NEW YORK/SAN FRANCISCO, April 27 (Reuters) - Box is launching a service built for artificial intelligence to expedite tedious work, like processing millions of invoices and pulling data from corporate documents, CEO Aaron Levie told Reuters on Monday.
In an interview at Reuters’ Momentum AI summit in New York, Levie said the company would launch the service, called Box Automate, on Tuesday. It builds on other AI programs that Box developed to put enterprises’ vast and disorganized data to use.
Box Automate lets a customer specify how AI agents - programs that perform tasks with minimal direction - can plug in to business processes like invoice management. The software can have an AI agent handle grunt work,pull crucial data from "every one of those invoices,"and set up a quick decision for an employee to review,Levie said.
The software will come with most of Box's enterprise product plans, he said. It also has the potential to upsellcustomers to Box's Enterprise Advanced tier, which lets them build agents powering this automation.

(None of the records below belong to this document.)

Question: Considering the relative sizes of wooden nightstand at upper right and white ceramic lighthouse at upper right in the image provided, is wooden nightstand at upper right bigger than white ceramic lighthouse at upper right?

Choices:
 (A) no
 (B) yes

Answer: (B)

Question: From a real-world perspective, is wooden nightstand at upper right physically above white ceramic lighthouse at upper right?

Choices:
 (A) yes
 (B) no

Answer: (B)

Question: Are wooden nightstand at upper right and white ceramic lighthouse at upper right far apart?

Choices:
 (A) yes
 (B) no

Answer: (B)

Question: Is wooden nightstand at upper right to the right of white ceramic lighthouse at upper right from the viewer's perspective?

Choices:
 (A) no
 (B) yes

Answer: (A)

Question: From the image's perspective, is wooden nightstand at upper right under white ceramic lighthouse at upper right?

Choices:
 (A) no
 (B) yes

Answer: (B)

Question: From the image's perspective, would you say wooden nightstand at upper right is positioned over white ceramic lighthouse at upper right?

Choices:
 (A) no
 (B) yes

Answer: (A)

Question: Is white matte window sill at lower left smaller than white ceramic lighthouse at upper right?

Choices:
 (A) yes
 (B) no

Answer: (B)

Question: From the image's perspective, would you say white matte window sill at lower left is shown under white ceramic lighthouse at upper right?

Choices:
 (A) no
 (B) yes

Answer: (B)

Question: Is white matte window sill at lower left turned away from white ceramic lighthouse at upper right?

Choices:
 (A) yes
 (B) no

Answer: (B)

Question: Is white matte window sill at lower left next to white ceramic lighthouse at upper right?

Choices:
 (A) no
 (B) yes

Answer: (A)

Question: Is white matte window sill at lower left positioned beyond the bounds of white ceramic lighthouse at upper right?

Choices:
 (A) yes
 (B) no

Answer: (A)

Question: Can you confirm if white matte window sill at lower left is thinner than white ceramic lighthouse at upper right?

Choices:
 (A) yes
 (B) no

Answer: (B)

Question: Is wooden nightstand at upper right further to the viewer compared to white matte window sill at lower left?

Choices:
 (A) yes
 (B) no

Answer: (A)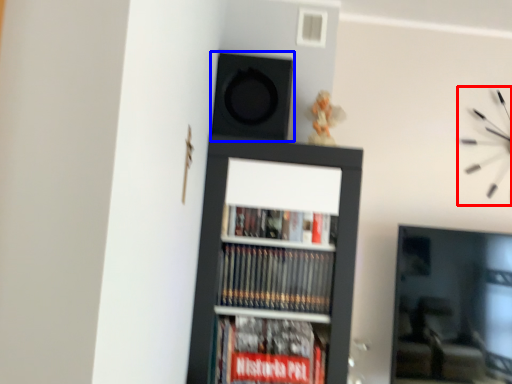
Question: Which of the following is the farthest to the observer, clock (highlighted by a red box) or speaker (highlighted by a blue box)?

Choices:
 (A) clock
 (B) speaker

Answer: (A)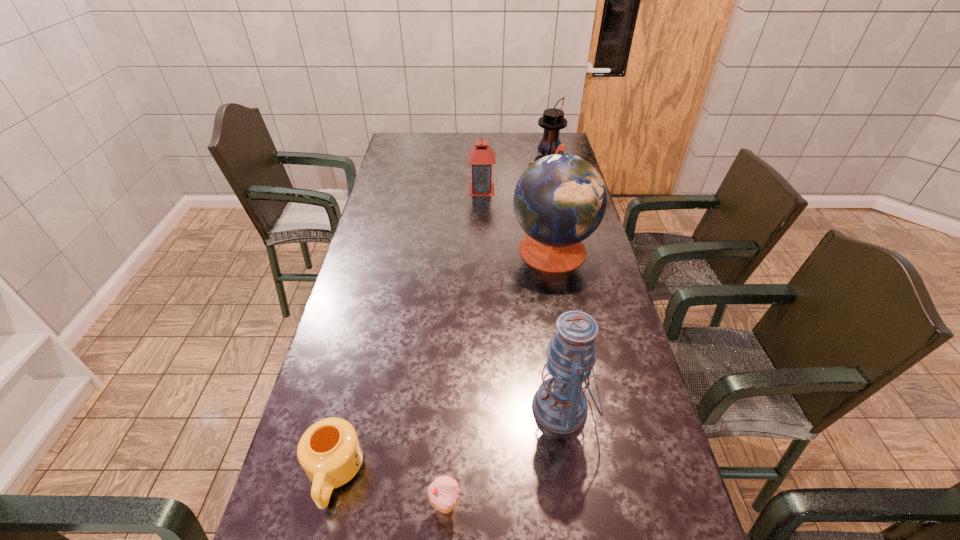
Find the location of a particular element. globe is located at coordinates (560, 200).

Image resolution: width=960 pixels, height=540 pixels. Find the location of `the farthest object`. the farthest object is located at coordinates (553, 120).

Locate an element on the screen. the nearest lantern is located at coordinates (560, 405).

Where is `the third shortest object`? The image size is (960, 540). the third shortest object is located at coordinates (481, 157).

Image resolution: width=960 pixels, height=540 pixels. I want to click on the second farthest lantern, so click(481, 157).

Image resolution: width=960 pixels, height=540 pixels. Find the location of `mug`. mug is located at coordinates (329, 451).

Identify the location of icecream. (444, 492).

Find the location of `vacant space located with the Americas facing the viewer on the globe`. vacant space located with the Americas facing the viewer on the globe is located at coordinates (440, 248).

You are a GUI agent. You are given a task and a screenshot of the screen. Output one action in this format:
    pyautogui.click(x=<x>, y=<y>)
    Task: Click on the free space located with the Americas facing the viewer on the globe
    This screenshot has width=960, height=540.
    Given the screenshot: What is the action you would take?
    pyautogui.click(x=479, y=248)

Find the location of `free space located 0.290m with the Americas facing the viewer on the globe`. free space located 0.290m with the Americas facing the viewer on the globe is located at coordinates (428, 248).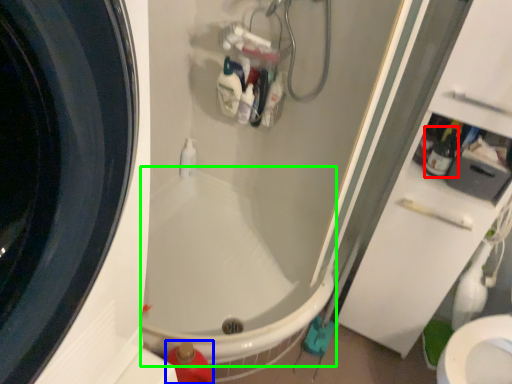
Question: Based on their relative distances, which object is farther from bottle (highlighted by a red box)? Choose from cleaning product (highlighted by a blue box) and bath (highlighted by a green box).

Choices:
 (A) cleaning product
 (B) bath

Answer: (A)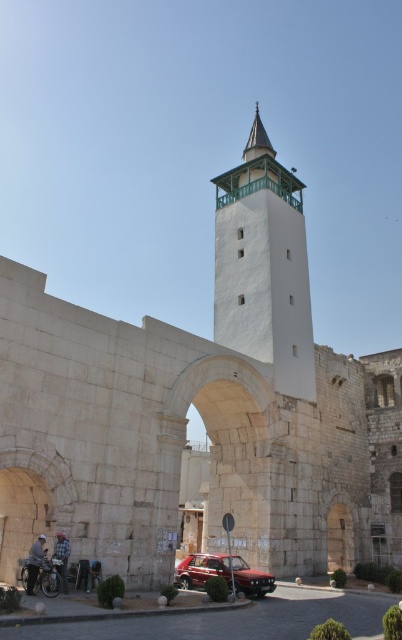
From the picture: You are a tour guide explaining the historical site to visitors. You want to mention the distance between the shiny chrome motorcycle at lower left and the light blue denim jacket at lower left. What would you say?

The distance between the shiny chrome motorcycle at lower left and the light blue denim jacket at lower left is 16.77 inches.

You are a tourist visiting the historical site and want to take a photo of the tall, white minaret with its green decorative band. You have a shiny chrome motorcycle at lower left and a light blue denim jacket at lower left in your view. Which object is closer to the camera so that it doesn not block the minaret?

The shiny chrome motorcycle at lower left is smaller than the light blue denim jacket at lower left, indicating it is farther away. Therefore, the light blue denim jacket at lower left is closer to the camera and might block the view of the minaret.

You are standing in front of the historical structure and see the white stone minaret at center and the blue plaid shirt at lower left. Which object is higher in the image?

The white stone minaret at center is higher than the blue plaid shirt at lower left because it is positioned above it in the image.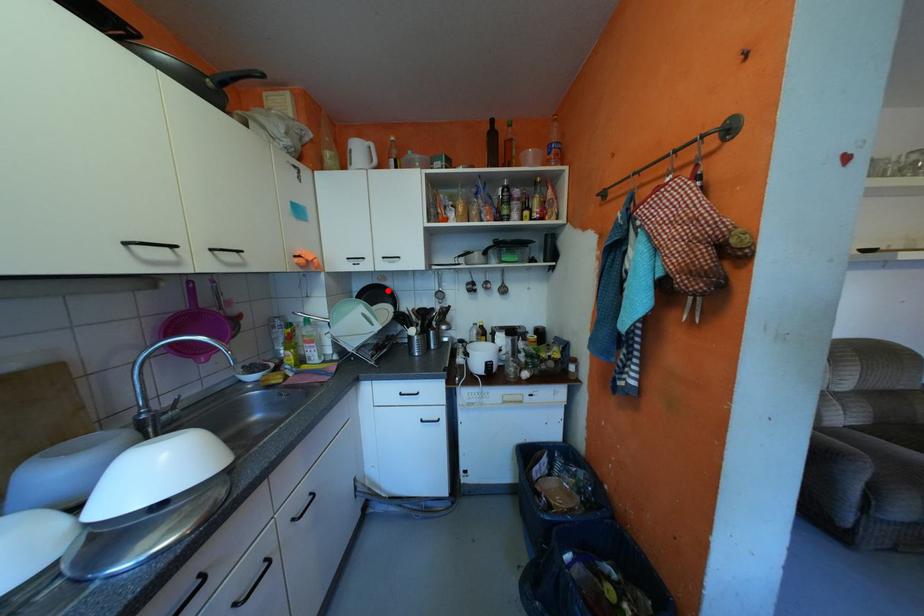
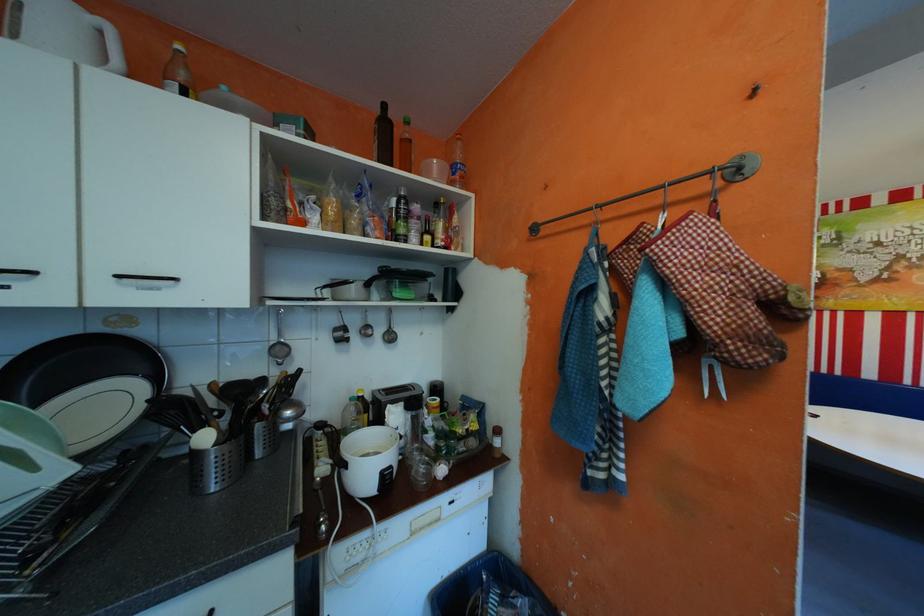
Locate, in the second image, the point that corresponds to the highlighted location in the first image.

(105, 353)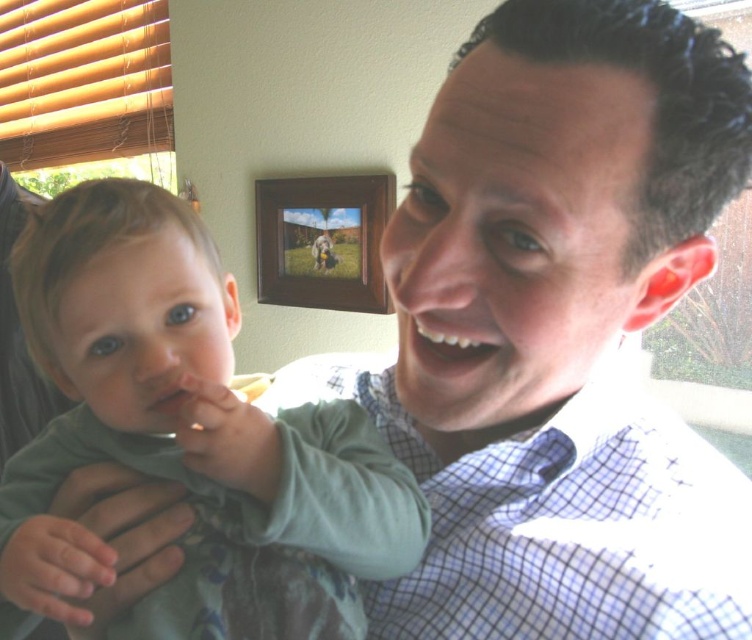
Question: Which point is farther to the camera?

Choices:
 (A) green cotton shirt at left
 (B) pink matte lips at center

Answer: (B)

"We are trying to balance how to make this as available as possible," with "definitely trying to make more money," Levie said.
BOX PUSHES FORWARD ON AI
Box, which Levie co-founded more than two decades ago while in college, has lately been remaking its cloud services to revolve around AI in order to win business and stave off disruption.
The Redwood City, California-based company is navigating a crowded marketplace for cloud computing, with a focus on business customers and on making AI from other developers, including Anthropic and OpenAI, achieve better results with their Box-stored content.
It has faced some market skepticism. Box's shares are down more than 16% so far this year as investors expected various software-as-a-service (SaaS) providers to be swept away by the enterprise drive of Anthropic in particular.
Levie is unfazed. In his view, most companies would not waste their scarce resources aiming to replicate what SaaS providers built over years, or ask the likes of ChatGPT to do so, in a practice called vibe coding.
"You're not going to vibe-code an ERP system," Levie said. "I don't think you're going to vibe-code a CRM system. The risk is simply too high."
RUNNING UP BILLS FROM AI
Asked what his board of directors wanted to see from Box on the AI front, Levie said, "Probably more, more, more."
A challenge that Levie likened to a "sort of schizophrenia" is that boards and C-suite officers are pushing for still greater AI adoption, then immediately questioning the investment return and saying, "I can't believe you just spent that much money on that thing."
The majority of Box's software is now written by AI, Levie said.
But costs are not necessarily what is preventing Box from reaching 100%. While some startups may boast that they forgo code review and have numerous agents handling their work, the risk that AI messes up - mistakenly deleting a database, for instance - is too great when Box serves some of the world's biggest institutions, Levie said. "We can't afford to do that type of execution."
Still, Levie himself has tried his hand at AI coding, sending staff examples of what he built and questioning them on their deliberative pace, he said.
The takeaway was not that Levie is looking to trade his CEO job for one in engineering, but that learning how AI works is key for any executive, he said.
"There's a journey that you go on ... You use AI a little bit, and you're like, 'Oh my God. It's going to automate the entire business.'"
"And then you use AI a lot, and you're like, 'Oh my god, we need humans for almost every'" part of the business, he said.